Le policier irakien Ali Abdoul Hussein devait fêter jeudi la fin du ramadan avec ses collègues et amis. Mais à midi, devant une mosquée du sud de Bagdad, il pleurait leur mort dans un attentat suicide qu'il a tenté en vain d'empêcher. 

Hussein, 33 ans, était en faction devant la mosquée Al-Rasoul, dans le quartier de Jadida, lorsqu'un kamikaze portant une veste d'explosifs s'est précipité sur le barrage de police filtrant l'entrée de l'édifice.

«J'ai vu un homme courir vers le barrage juste devant la mosquée», raconte le policier à l'AFP. «J'ai tout de suite remarqué sa ceinture et j'ai crié pour prévenir mes collègues».

«J'ai couru vers le kamikaze mais deux policiers lui avaient fait barrage».

Le candidat à la mort a alors déclenché les explosifs, déchiquetant les deux policiers et projetant Hussein au sol.

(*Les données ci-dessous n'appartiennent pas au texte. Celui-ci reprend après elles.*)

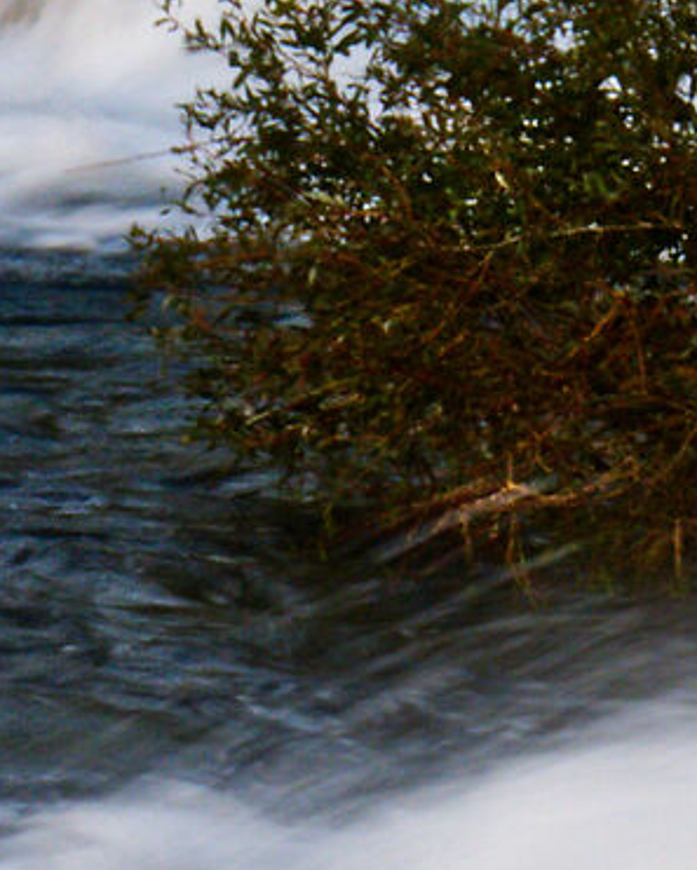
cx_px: 1192
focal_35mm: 1134
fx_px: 29229
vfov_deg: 1.7
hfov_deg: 1.4
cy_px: 936
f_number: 25
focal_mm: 125
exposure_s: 1/13
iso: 200
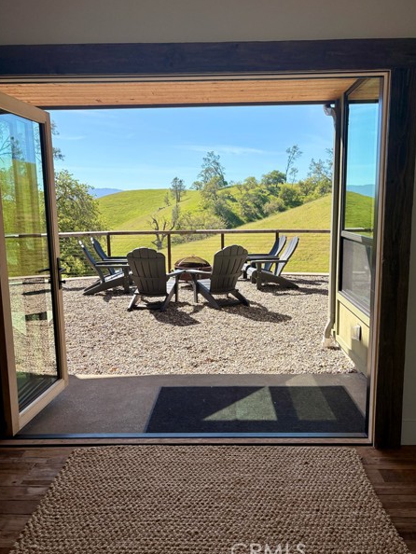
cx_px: 218
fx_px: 448
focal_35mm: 28
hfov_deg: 49.8
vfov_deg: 63.4
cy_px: 267
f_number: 1.6
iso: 50
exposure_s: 1/2141
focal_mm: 5.96
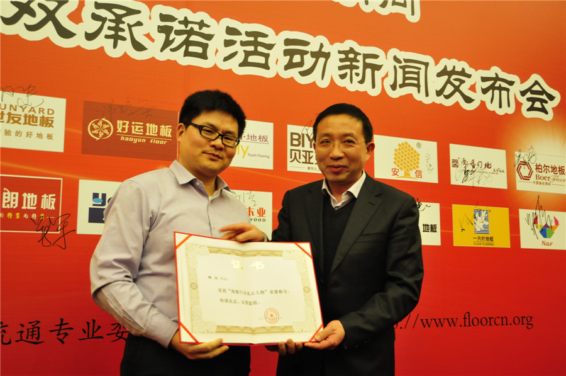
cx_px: 283
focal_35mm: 39
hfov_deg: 49.6
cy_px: 188
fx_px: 612
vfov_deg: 34.1
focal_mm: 26
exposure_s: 1/30
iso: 800
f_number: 3.8
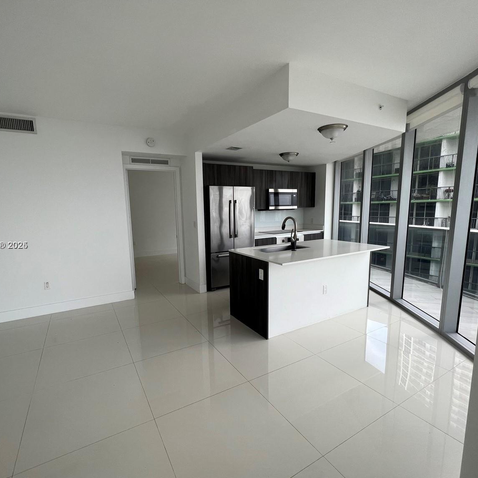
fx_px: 250
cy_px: 246
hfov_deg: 87.4
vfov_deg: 87.4
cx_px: 227
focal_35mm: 16
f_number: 1.8
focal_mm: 1.57
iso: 50
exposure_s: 1/99
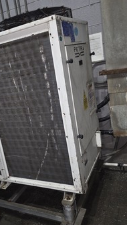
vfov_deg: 58.0
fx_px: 203
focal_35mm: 34
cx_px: 25
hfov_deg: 33.7
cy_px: 114
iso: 125
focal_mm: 6.3
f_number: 1.7
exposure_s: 1/13.1
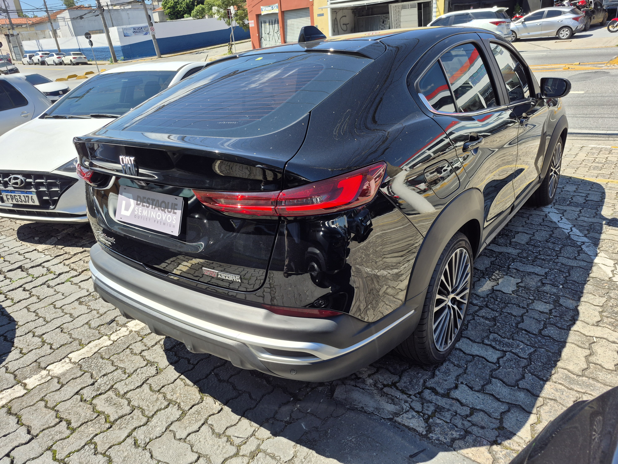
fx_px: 411
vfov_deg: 58.9
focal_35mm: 23
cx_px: 309
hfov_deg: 73.9
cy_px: 232
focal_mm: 5.4
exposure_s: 1/1464
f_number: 1.8
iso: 25
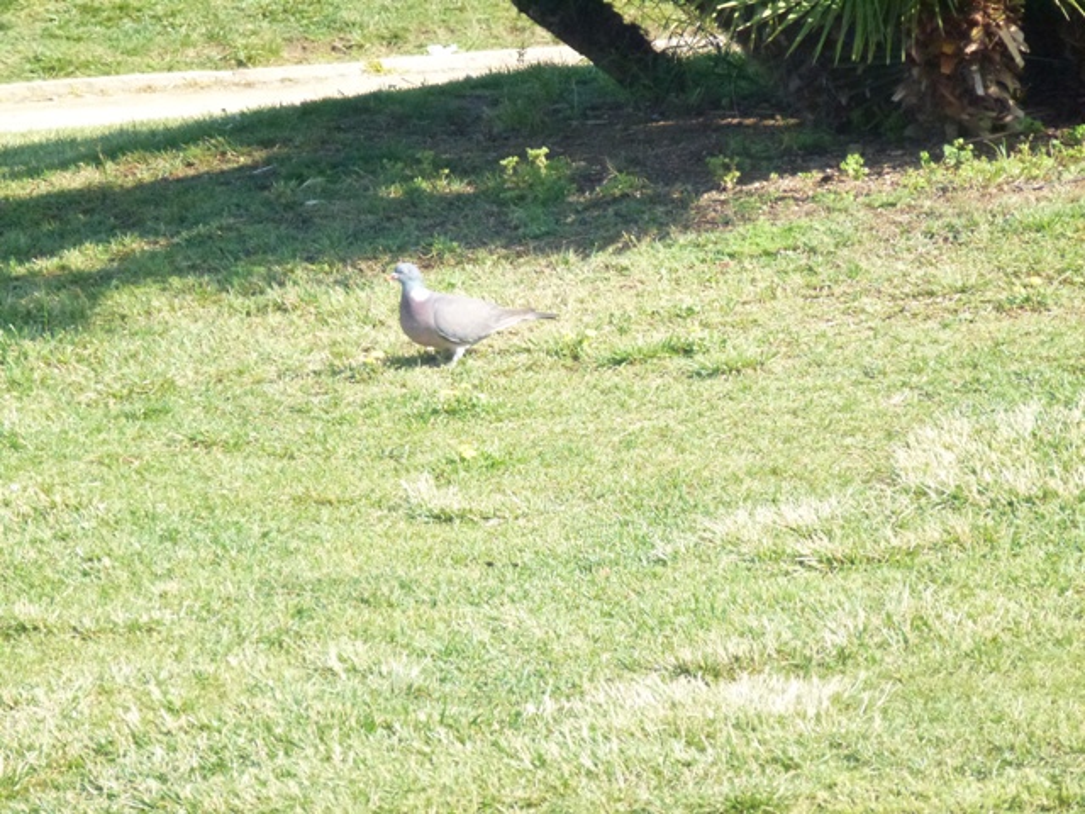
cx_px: 542
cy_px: 407
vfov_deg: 4.9
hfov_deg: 6.5
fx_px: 9529
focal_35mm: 304
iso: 640
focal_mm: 54.5
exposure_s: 1/500
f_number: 5.7
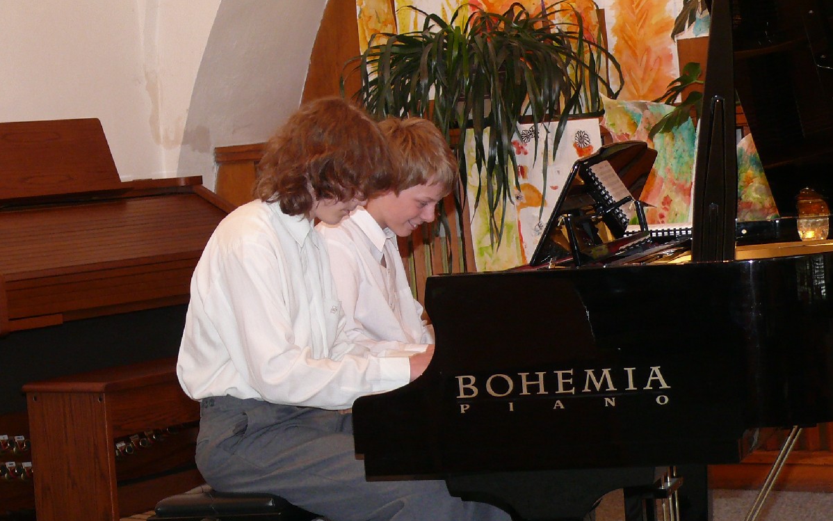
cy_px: 312
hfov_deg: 20.2
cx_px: 416
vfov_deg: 12.7
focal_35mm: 103
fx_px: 2339
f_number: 3.2
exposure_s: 1/30
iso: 200
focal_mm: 13.1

Légèrement blessé au genou, Hussein est de retour sur les lieux de l'attaque après avoir conduit ses collègues à l'hôpital.

«J'ai dû enlever mon uniforme qui était couvert de sang», explique-t-il. «Sans l'intervention de mes amis, il y aurait eu un massacre dans la mosquée».

Des centaines de fidèles étaient alors présents pour la prière du matin, en ce premier jour de célébration de l'Aïd al-Fitr, qui marque la fin du mois de jeûne du ramadan, par la majorité des chiites irakiens.

Douze personnes ont été tuées, et trente autres blessées dans l'attaque, selon un bilan établi par les services de sécurité irakiens.

A peu près au même moment, dans le quartier voisin de Zafaraniyah, un kamikaze a précipité sa voiture piégée sur un barrage gardant l'entrée d'une autre mosquée chiite, tuant huit personnes.

Devant la mosquée Al-Rasoul de Jadida, sandales de plastique et chaussures souillées baignant dans des mares rouges de sang témoignent du massacre de la matinée.

Le responsable de la sécurité de la mosquée, Mohammed Borhan, 29 ans, désigne du doigt un caniveau à quelques mètres de là, où ont été regroupés les restes du kamikaze, enlevés peu après dans un sac poubelle.

Attroupés autour d'un des leurs, policiers et militaires se repassent en boucle une vidéo capturée sur un téléphone portable: la tête décapitée du suicidé, appuyée sur une demi jambe amputée, à côté d'une main droite et d'un tas immonde d'abats informes et sanguinolents.

La bouche et les yeux encore entrouverts, l'adolescent fixe le ciel d'un regard vaporeux, l'expression d'un léger étonnement saisie par la mort. Bricolé avec du scotch noir, un détonateur artisanal repose sur sa joue brûlée par l'explosion.

«La vidéo aidera à l'identification plus tard», explique Borhan. «Mais comment peut-on vouloir faire ça contre cette mosquée?», s'interroge-t-il, remarquant que l'assaillant était inconnu dans le quartier.

Quelques policiers ont repris leur mission de surveillance et fouillent un à un les fidèles pénétrant toujours par dizaines dans la mosquée.

Mohammed Borhan les regarde et soupire: «Jusqu'à aujourd'hui, le ramadan avait été plus calme que les années précédentes à Bagdad. Mais maintenant pour nous, l'Aïd est terminé avant même d'avoir commencé».